What is needed ->
Write out the listing below without alteration, omitting its pictures.

Given data ->
===

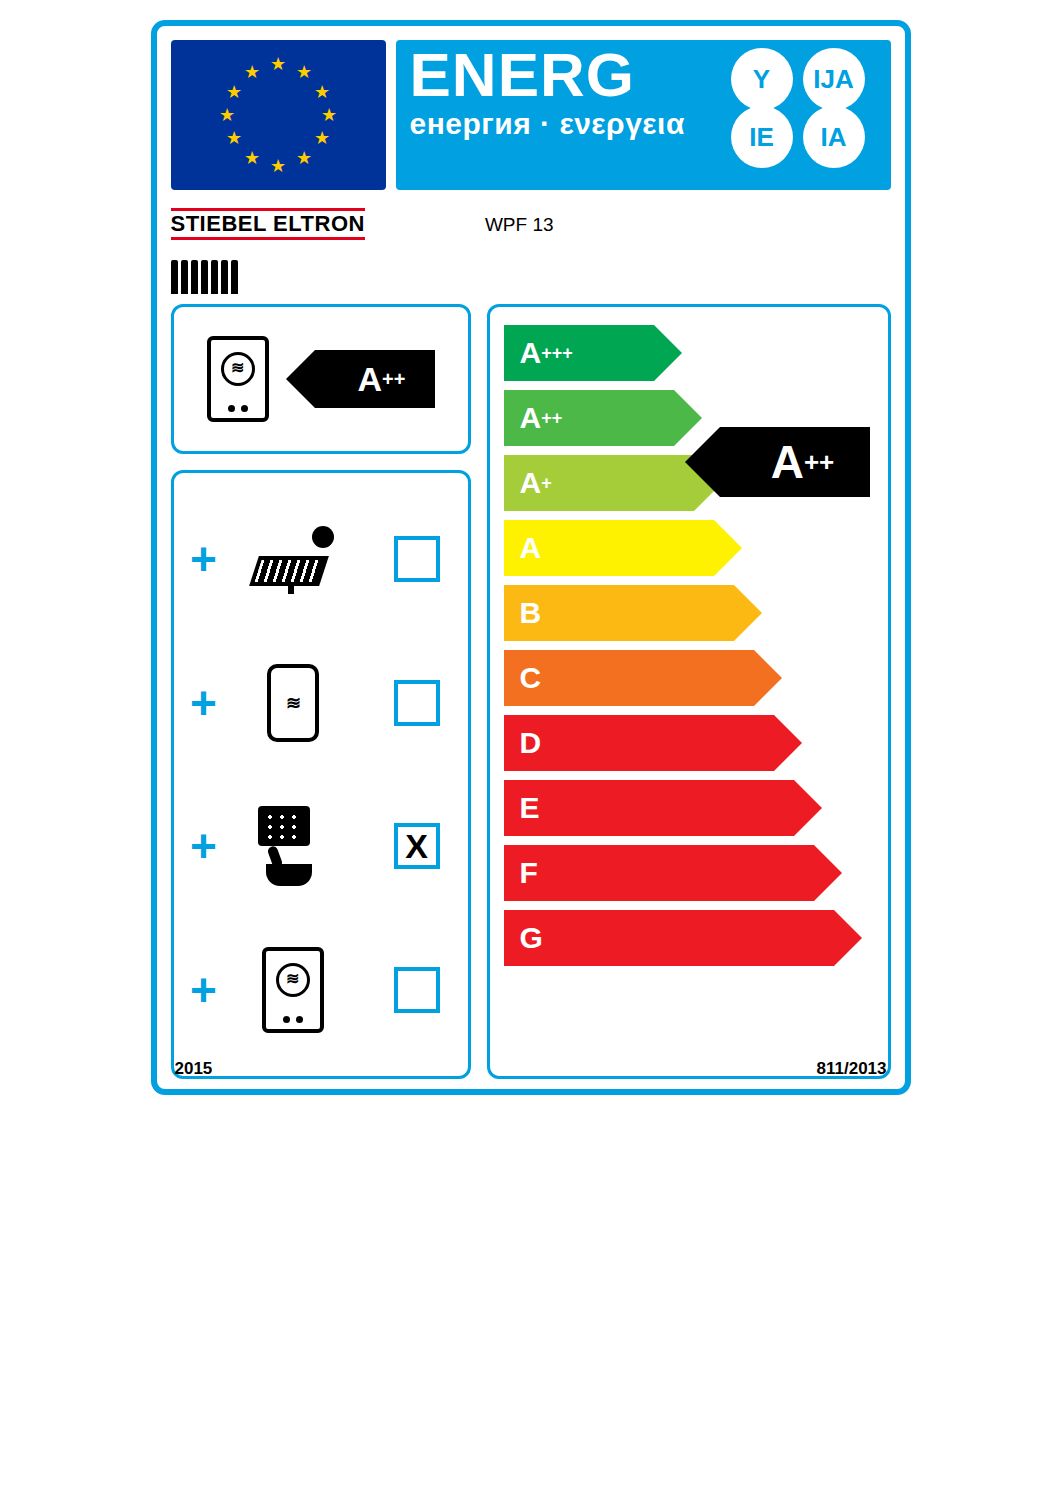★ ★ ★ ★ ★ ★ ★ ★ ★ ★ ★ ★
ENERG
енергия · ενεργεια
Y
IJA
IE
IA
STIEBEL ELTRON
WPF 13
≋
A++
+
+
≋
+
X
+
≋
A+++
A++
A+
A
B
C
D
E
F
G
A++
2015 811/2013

===

Result of the task ->
★ ★ ★ ★ ★ ★ ★ ★ ★ ★ ★ ★
ENERG
енергия · ενεργεια
Y
IJA
IE
IA
STIEBEL ELTRON
WPF 13
≋
A++
+
+
≋
+
X
+
≋
A+++
A++
A+
A
B
C
D
E
F
G
A++
2015 811/2013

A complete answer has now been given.